[YOUR OBJECTIVE] What is needed is an exact copy of every record below.

[Records excerpted from a collection]
▼
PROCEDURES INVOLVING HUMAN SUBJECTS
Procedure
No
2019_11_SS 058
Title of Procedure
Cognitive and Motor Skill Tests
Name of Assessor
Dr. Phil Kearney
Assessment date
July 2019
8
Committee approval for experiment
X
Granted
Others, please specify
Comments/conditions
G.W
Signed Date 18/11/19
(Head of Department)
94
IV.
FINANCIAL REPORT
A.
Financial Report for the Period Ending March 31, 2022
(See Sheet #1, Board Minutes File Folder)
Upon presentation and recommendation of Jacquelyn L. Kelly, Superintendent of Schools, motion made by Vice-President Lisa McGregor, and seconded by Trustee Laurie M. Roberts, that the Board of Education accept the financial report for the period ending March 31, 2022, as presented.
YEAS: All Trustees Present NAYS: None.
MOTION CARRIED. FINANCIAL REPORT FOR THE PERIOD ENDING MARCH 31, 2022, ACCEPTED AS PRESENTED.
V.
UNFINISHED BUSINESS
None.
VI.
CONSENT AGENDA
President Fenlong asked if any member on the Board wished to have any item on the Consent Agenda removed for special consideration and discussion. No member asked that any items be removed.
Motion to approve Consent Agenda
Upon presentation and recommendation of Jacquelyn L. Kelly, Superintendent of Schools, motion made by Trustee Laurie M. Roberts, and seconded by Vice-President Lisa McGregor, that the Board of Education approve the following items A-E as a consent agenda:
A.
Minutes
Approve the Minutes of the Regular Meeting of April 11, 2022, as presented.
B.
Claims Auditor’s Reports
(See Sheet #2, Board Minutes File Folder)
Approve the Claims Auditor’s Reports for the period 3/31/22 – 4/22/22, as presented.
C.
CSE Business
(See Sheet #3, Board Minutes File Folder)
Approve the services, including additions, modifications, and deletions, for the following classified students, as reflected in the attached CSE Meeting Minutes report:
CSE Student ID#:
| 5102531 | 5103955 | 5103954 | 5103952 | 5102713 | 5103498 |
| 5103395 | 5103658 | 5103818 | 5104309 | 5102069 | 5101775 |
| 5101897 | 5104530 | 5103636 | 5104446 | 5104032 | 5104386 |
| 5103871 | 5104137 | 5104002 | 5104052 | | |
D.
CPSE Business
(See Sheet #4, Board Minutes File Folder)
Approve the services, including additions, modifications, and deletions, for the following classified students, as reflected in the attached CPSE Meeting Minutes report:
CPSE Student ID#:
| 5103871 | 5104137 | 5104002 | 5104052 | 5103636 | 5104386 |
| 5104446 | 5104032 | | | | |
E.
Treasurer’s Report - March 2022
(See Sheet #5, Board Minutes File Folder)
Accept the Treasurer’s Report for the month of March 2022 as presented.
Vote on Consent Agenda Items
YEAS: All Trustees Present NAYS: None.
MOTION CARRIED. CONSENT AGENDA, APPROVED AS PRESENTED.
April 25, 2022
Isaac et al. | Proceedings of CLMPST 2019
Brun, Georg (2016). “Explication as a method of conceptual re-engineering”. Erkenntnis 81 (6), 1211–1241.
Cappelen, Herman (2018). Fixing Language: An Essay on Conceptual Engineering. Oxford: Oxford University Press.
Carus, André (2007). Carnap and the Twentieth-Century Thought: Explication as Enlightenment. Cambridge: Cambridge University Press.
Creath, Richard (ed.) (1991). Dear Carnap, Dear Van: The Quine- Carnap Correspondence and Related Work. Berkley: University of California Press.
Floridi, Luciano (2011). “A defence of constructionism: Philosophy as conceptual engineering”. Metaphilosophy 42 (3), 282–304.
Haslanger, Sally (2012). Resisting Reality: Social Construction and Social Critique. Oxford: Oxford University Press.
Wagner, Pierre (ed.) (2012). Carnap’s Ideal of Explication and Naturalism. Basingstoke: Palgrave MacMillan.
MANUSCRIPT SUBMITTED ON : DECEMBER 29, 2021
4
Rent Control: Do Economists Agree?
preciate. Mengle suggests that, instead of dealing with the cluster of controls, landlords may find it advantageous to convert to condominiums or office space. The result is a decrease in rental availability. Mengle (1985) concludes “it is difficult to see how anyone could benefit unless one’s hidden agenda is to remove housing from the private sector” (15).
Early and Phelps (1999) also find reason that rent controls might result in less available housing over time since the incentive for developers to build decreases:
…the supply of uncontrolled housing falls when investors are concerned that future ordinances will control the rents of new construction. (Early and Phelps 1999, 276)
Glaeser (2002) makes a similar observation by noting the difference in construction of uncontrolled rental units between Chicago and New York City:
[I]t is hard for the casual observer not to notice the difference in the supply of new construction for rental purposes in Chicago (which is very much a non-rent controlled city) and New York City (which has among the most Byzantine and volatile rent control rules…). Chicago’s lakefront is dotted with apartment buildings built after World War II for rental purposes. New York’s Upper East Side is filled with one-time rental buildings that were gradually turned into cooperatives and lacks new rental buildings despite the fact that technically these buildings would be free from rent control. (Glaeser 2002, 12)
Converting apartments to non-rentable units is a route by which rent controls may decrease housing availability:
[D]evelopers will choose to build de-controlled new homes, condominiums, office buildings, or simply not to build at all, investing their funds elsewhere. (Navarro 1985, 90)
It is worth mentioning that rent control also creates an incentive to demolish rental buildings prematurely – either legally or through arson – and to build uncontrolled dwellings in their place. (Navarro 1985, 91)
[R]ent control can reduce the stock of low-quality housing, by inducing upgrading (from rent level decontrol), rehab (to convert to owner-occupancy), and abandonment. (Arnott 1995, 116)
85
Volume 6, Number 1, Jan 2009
▲
[RESULT FOR THIS TASK]
PROCEDURES INVOLVING HUMAN SUBJECTS
Procedure
No
2019_11_SS 058
Title of Procedure
Cognitive and Motor Skill Tests
Name of Assessor
Dr. Phil Kearney
Assessment date
July 2019
8
Committee approval for experiment
X
Granted
Others, please specify
Comments/conditions
G.W
Signed Date 18/11/19
(Head of Department)
94
IV.
FINANCIAL REPORT
A.
Financial Report for the Period Ending March 31, 2022
(See Sheet #1, Board Minutes File Folder)
Upon presentation and recommendation of Jacquelyn L. Kelly, Superintendent of Schools, motion made by Vice-President Lisa McGregor, and seconded by Trustee Laurie M. Roberts, that the Board of Education accept the financial report for the period ending March 31, 2022, as presented.
YEAS: All Trustees Present NAYS: None.
MOTION CARRIED. FINANCIAL REPORT FOR THE PERIOD ENDING MARCH 31, 2022, ACCEPTED AS PRESENTED.
V.
UNFINISHED BUSINESS
None.
VI.
CONSENT AGENDA
President Fenlong asked if any member on the Board wished to have any item on the Consent Agenda removed for special consideration and discussion. No member asked that any items be removed.
Motion to approve Consent Agenda
Upon presentation and recommendation of Jacquelyn L. Kelly, Superintendent of Schools, motion made by Trustee Laurie M. Roberts, and seconded by Vice-President Lisa McGregor, that the Board of Education approve the following items A-E as a consent agenda:
A.
Minutes
Approve the Minutes of the Regular Meeting of April 11, 2022, as presented.
B.
Claims Auditor’s Reports
(See Sheet #2, Board Minutes File Folder)
Approve the Claims Auditor’s Reports for the period 3/31/22 – 4/22/22, as presented.
C.
CSE Business
(See Sheet #3, Board Minutes File Folder)
Approve the services, including additions, modifications, and deletions, for the following classified students, as reflected in the attached CSE Meeting Minutes report:
CSE Student ID#:
| 5102531 | 5103955 | 5103954 | 5103952 | 5102713 | 5103498 |
| 5103395 | 5103658 | 5103818 | 5104309 | 5102069 | 5101775 |
| 5101897 | 5104530 | 5103636 | 5104446 | 5104032 | 5104386 |
| 5103871 | 5104137 | 5104002 | 5104052 | | |
D.
CPSE Business
(See Sheet #4, Board Minutes File Folder)
Approve the services, including additions, modifications, and deletions, for the following classified students, as reflected in the attached CPSE Meeting Minutes report:
CPSE Student ID#:
| 5103871 | 5104137 | 5104002 | 5104052 | 5103636 | 5104386 |
| 5104446 | 5104032 | | | | |
E.
Treasurer’s Report - March 2022
(See Sheet #5, Board Minutes File Folder)
Accept the Treasurer’s Report for the month of March 2022 as presented.
Vote on Consent Agenda Items
YEAS: All Trustees Present NAYS: None.
MOTION CARRIED. CONSENT AGENDA, APPROVED AS PRESENTED.
April 25, 2022
Isaac et al. | Proceedings of CLMPST 2019
Brun, Georg (2016). “Explication as a method of conceptual re-engineering”. Erkenntnis 81 (6), 1211–1241.
Cappelen, Herman (2018). Fixing Language: An Essay on Conceptual Engineering. Oxford: Oxford University Press.
Carus, André (2007). Carnap and the Twentieth-Century Thought: Explication as Enlightenment. Cambridge: Cambridge University Press.
Creath, Richard (ed.) (1991). Dear Carnap, Dear Van: The Quine- Carnap Correspondence and Related Work. Berkley: University of California Press.
Floridi, Luciano (2011). “A defence of constructionism: Philosophy as conceptual engineering”. Metaphilosophy 42 (3), 282–304.
Haslanger, Sally (2012). Resisting Reality: Social Construction and Social Critique. Oxford: Oxford University Press.
Wagner, Pierre (ed.) (2012). Carnap’s Ideal of Explication and Naturalism. Basingstoke: Palgrave MacMillan.
MANUSCRIPT SUBMITTED ON : DECEMBER 29, 2021
4
Rent Control: Do Economists Agree?
preciate. Mengle suggests that, instead of dealing with the cluster of controls, landlords may find it advantageous to convert to condominiums or office space. The result is a decrease in rental availability. Mengle (1985) concludes “it is difficult to see how anyone could benefit unless one’s hidden agenda is to remove housing from the private sector” (15).
Early and Phelps (1999) also find reason that rent controls might result in less available housing over time since the incentive for developers to build decreases:
…the supply of uncontrolled housing falls when investors are concerned that future ordinances will control the rents of new construction. (Early and Phelps 1999, 276)
Glaeser (2002) makes a similar observation by noting the difference in construction of uncontrolled rental units between Chicago and New York City:
[I]t is hard for the casual observer not to notice the difference in the supply of new construction for rental purposes in Chicago (which is very much a non-rent controlled city) and New York City (which has among the most Byzantine and volatile rent control rules…). Chicago’s lakefront is dotted with apartment buildings built after World War II for rental purposes. New York’s Upper East Side is filled with one-time rental buildings that were gradually turned into cooperatives and lacks new rental buildings despite the fact that technically these buildings would be free from rent control. (Glaeser 2002, 12)
Converting apartments to non-rentable units is a route by which rent controls may decrease housing availability:
[D]evelopers will choose to build de-controlled new homes, condominiums, office buildings, or simply not to build at all, investing their funds elsewhere. (Navarro 1985, 90)
It is worth mentioning that rent control also creates an incentive to demolish rental buildings prematurely – either legally or through arson – and to build uncontrolled dwellings in their place. (Navarro 1985, 91)
[R]ent control can reduce the stock of low-quality housing, by inducing upgrading (from rent level decontrol), rehab (to convert to owner-occupancy), and abandonment. (Arnott 1995, 116)
85
Volume 6, Number 1, Jan 2009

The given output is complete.